Completion of the registration form

The completed p recommendation form KR4 has to be duly signed by the founders or a person entrusted to do it. This requires a notarised mandate. 

Payment of fees

Corporations moving to the country has to pay a state fee of EUR 85,00 for the process. They will have to submit copies of the required documents along with proof of the payments made. They also pay a national fee for a copy of the draft contract for the company. It takes at least three days to execute the transfer processing and verify all payments made to the Treasury account. The firm should enter the following details during payment:

Name: The Treasury (Valsts Kase)

Reg. No 90000050138 

Account: LV84TREL1060190913200

Purpose of payment

Name and service for the payment

Submission of documents

Application forms and documents to be presented have to be submitted by the Management or by authorized notaries through email or by post.
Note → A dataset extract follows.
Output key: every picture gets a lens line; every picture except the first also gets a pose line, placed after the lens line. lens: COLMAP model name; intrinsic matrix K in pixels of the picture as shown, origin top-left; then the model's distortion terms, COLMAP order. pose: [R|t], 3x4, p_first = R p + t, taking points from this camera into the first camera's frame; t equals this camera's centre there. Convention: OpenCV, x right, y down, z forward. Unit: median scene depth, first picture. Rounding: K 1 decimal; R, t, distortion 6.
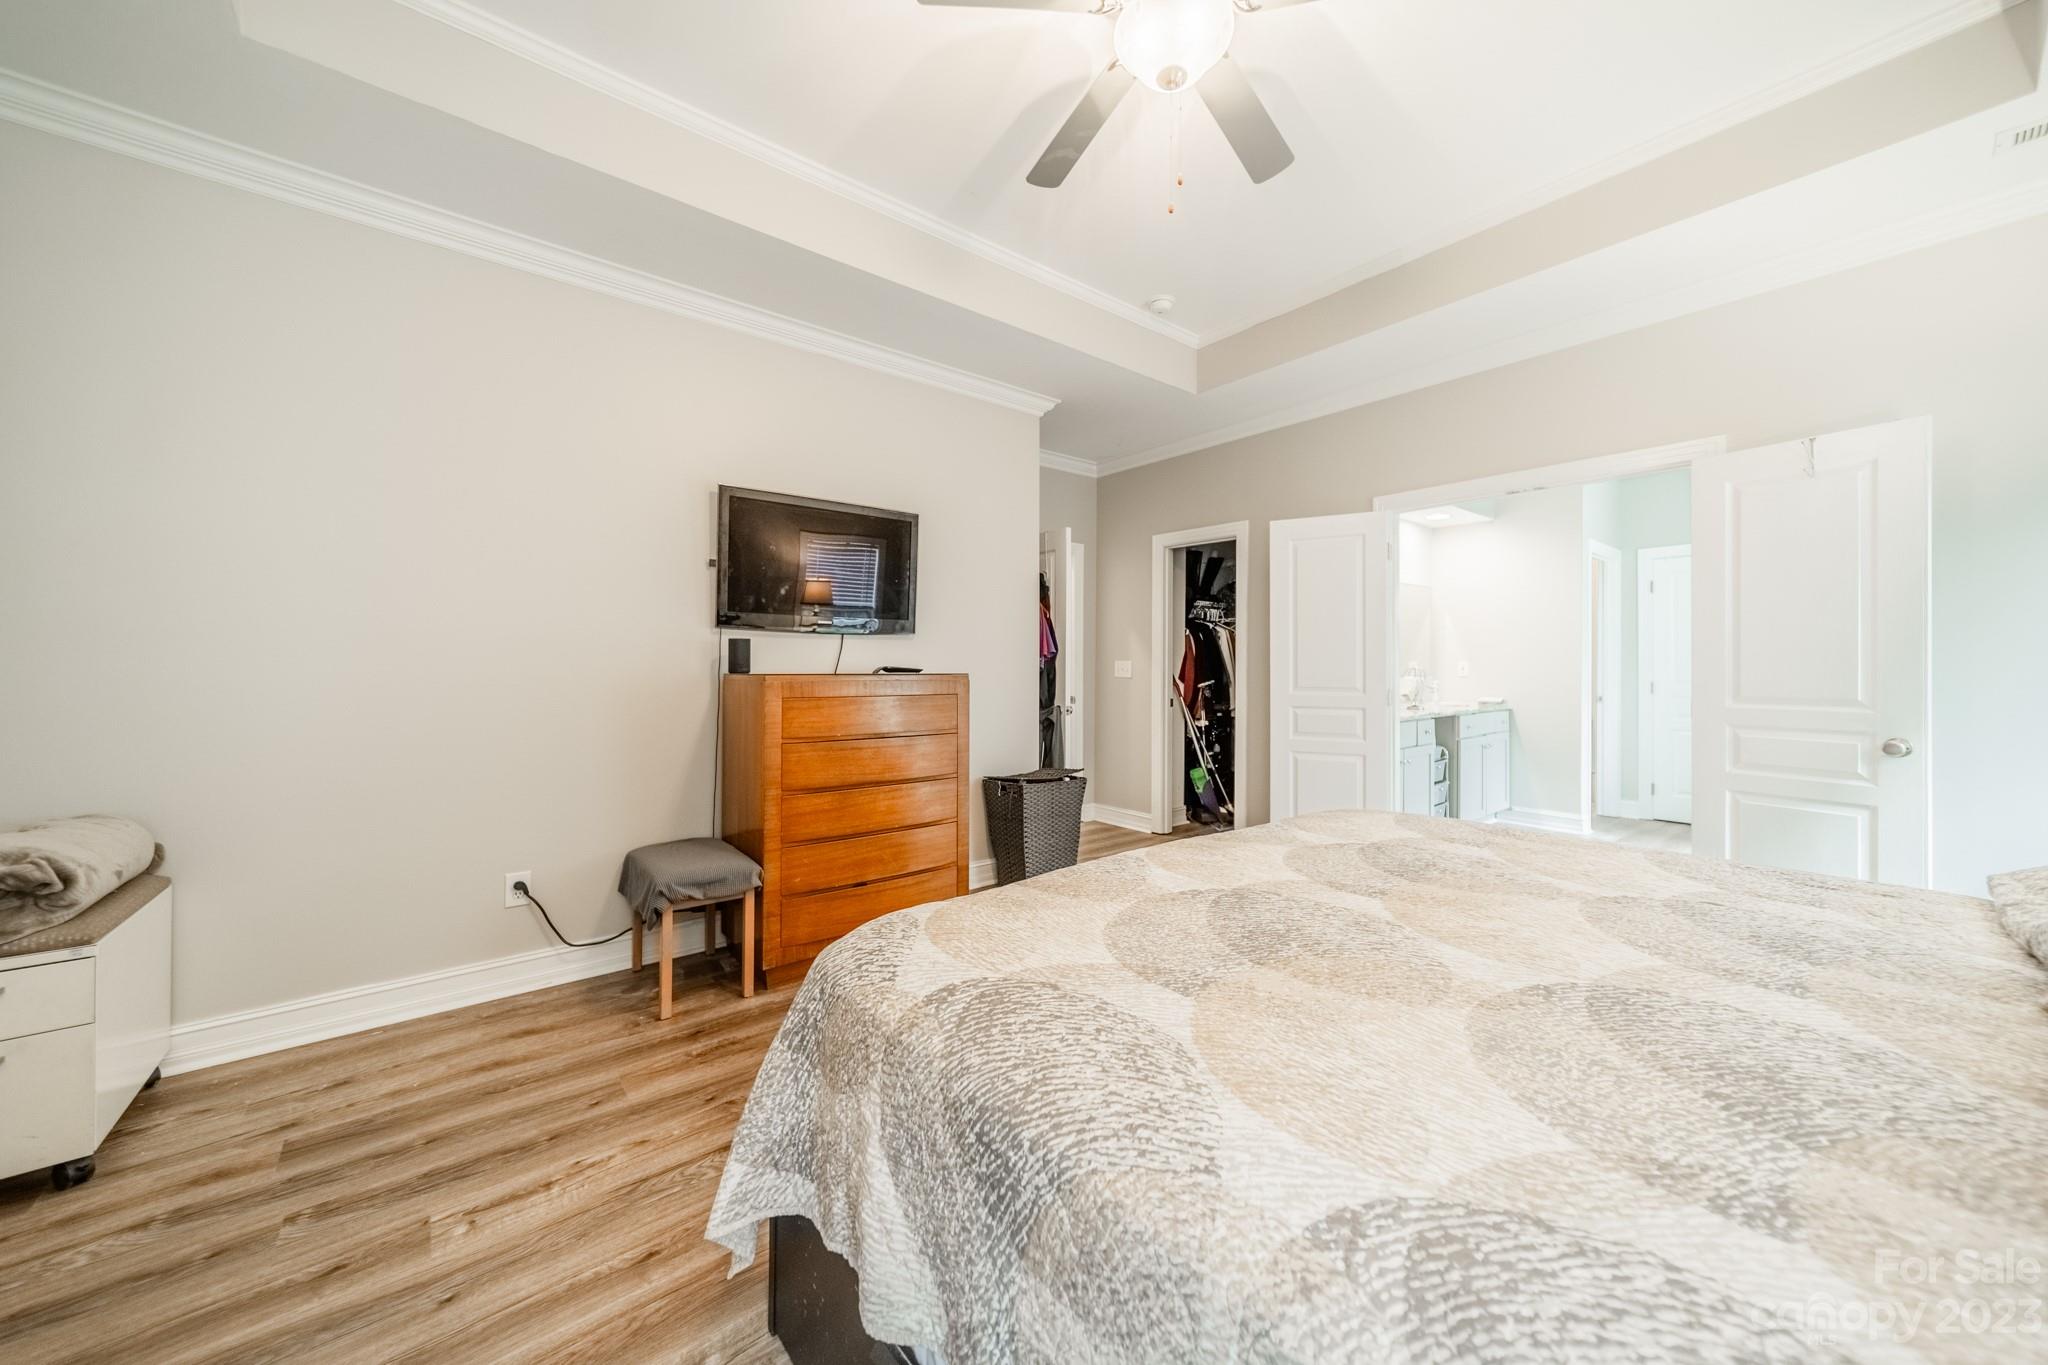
lens RADIAL K [[730.0, 0, 1027.7], [0, 730.0, 654.4], [0, 0, 1]] dist [0.002539, 0.000141]
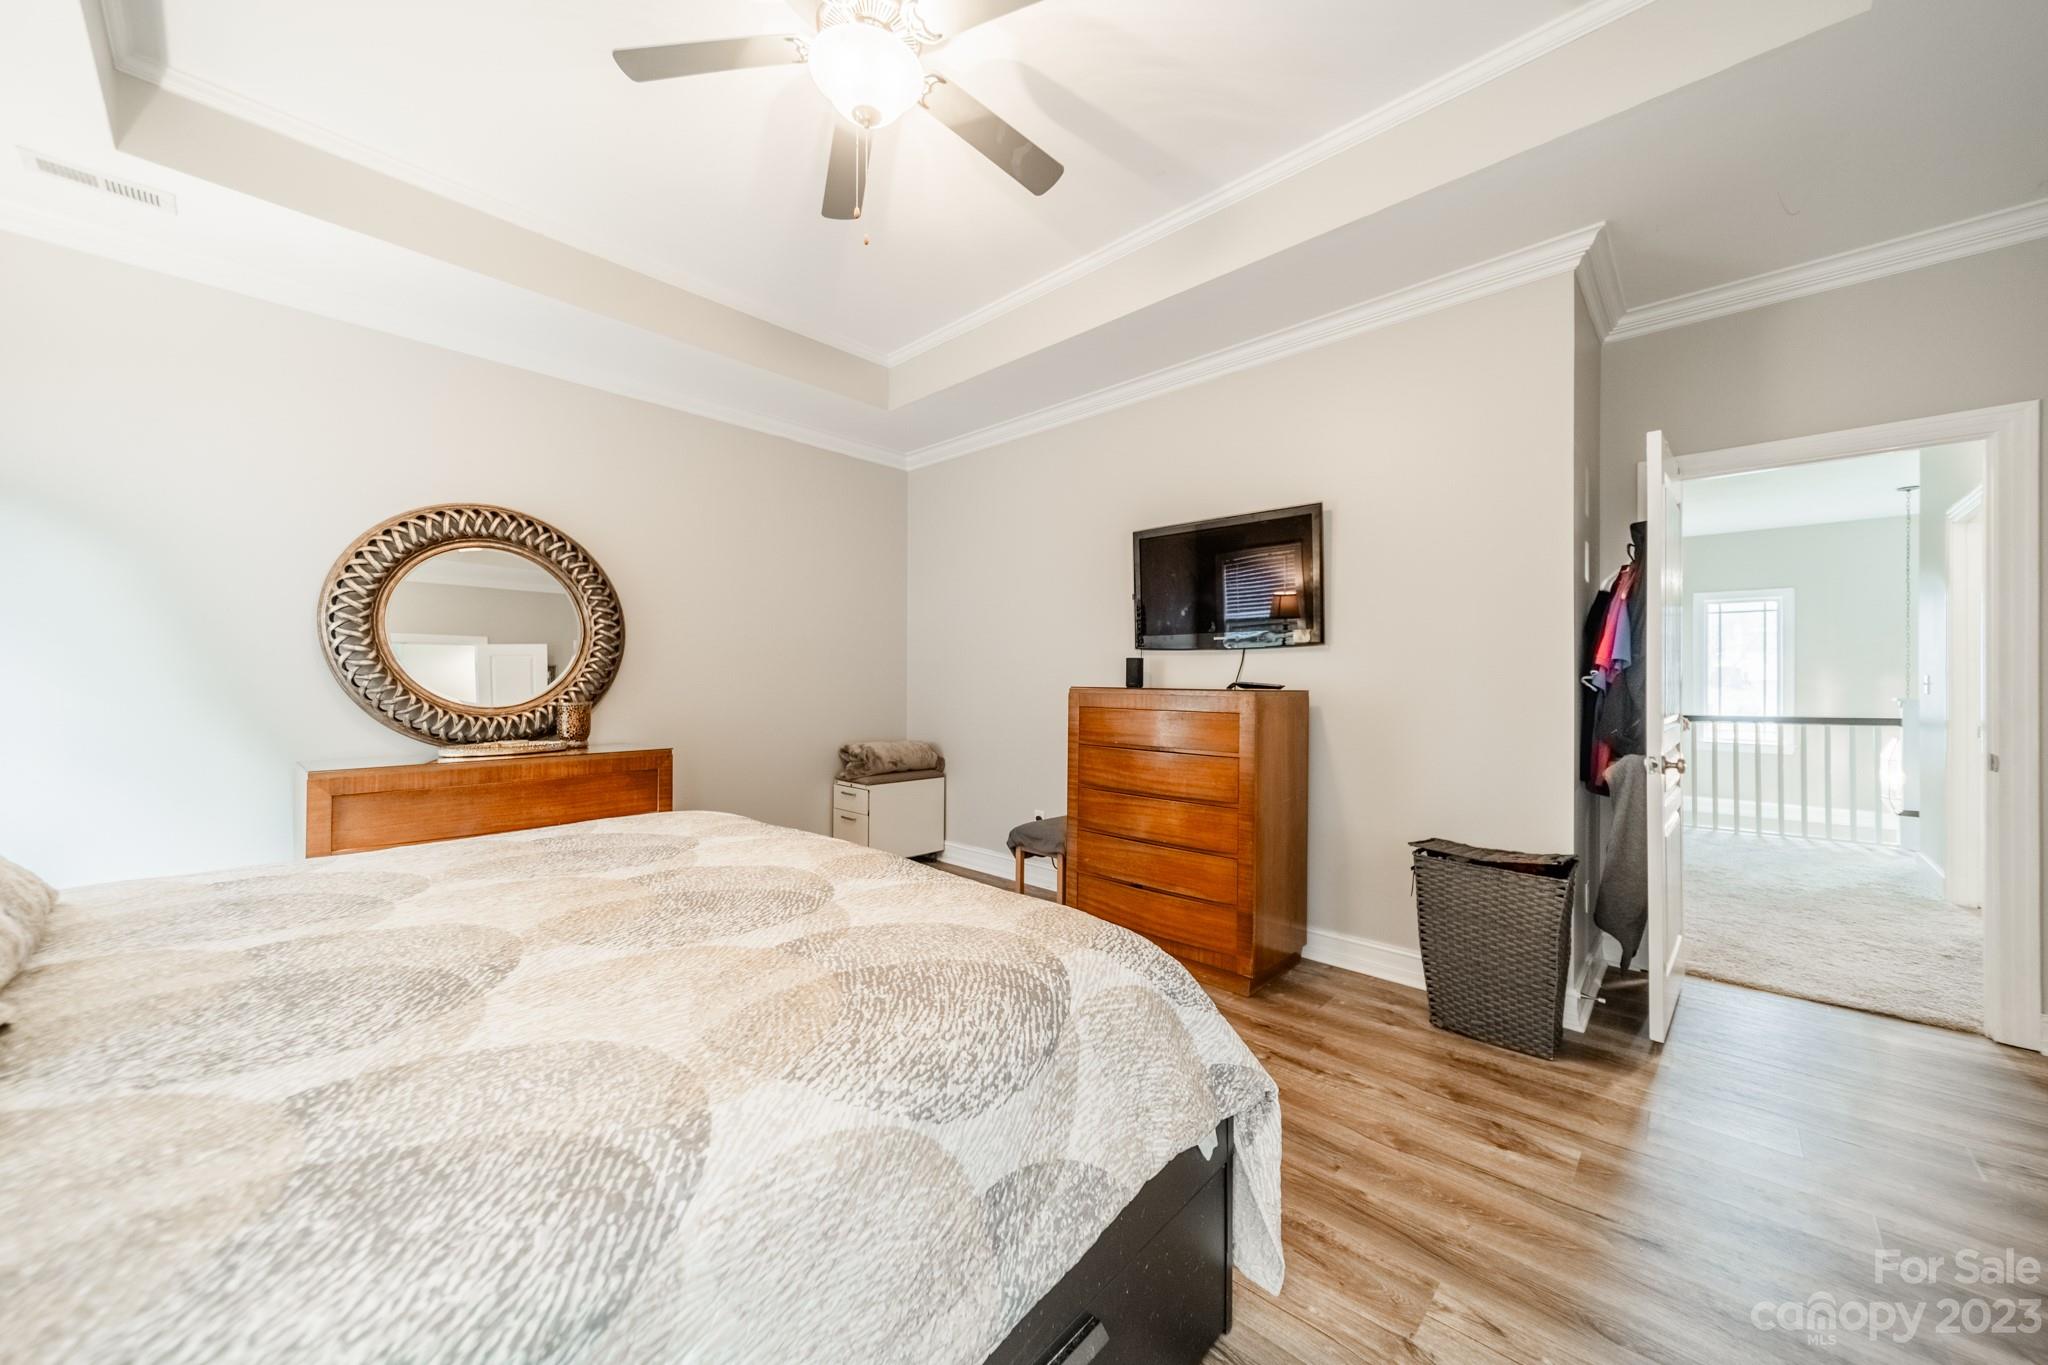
lens RADIAL K [[729.8, 0, 1026.6], [0, 729.8, 683.4], [0, 0, 1]] dist [0.007497, -0.000123]
pose [[0.146263, 0.005059, -0.989233, 1.458105], [0.005744, 0.999966, 0.005963, 0.023659], [0.989229, -0.006554, 0.146229, 1.218920]]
They must be delivered with a payment order for the state fee as well as the payable national fee. The corporation has to submit all of the following documents for processing.

  • Notices of reorganization both written and published
  • Receipts of payments
  • Company Name and Address, et cetera.

Required documents 

To process the transfer of a Stock Company in another country to the state, the listed documents have to be submitted to the Enterprise Register.

  • Application form for the firm
  • Draft Reorganisation Agreement or a certified copy
  • Minute of the meeting of shareholders
  • Financial statement of the original company
  • List of members who voted against the reorganization
  • A permit for reorganization (if required), etc. 

Note that submission for transfer of company has a deadline of at most 14 days after the completion of other activities and at least three months after the notices of reorganizations are publicized.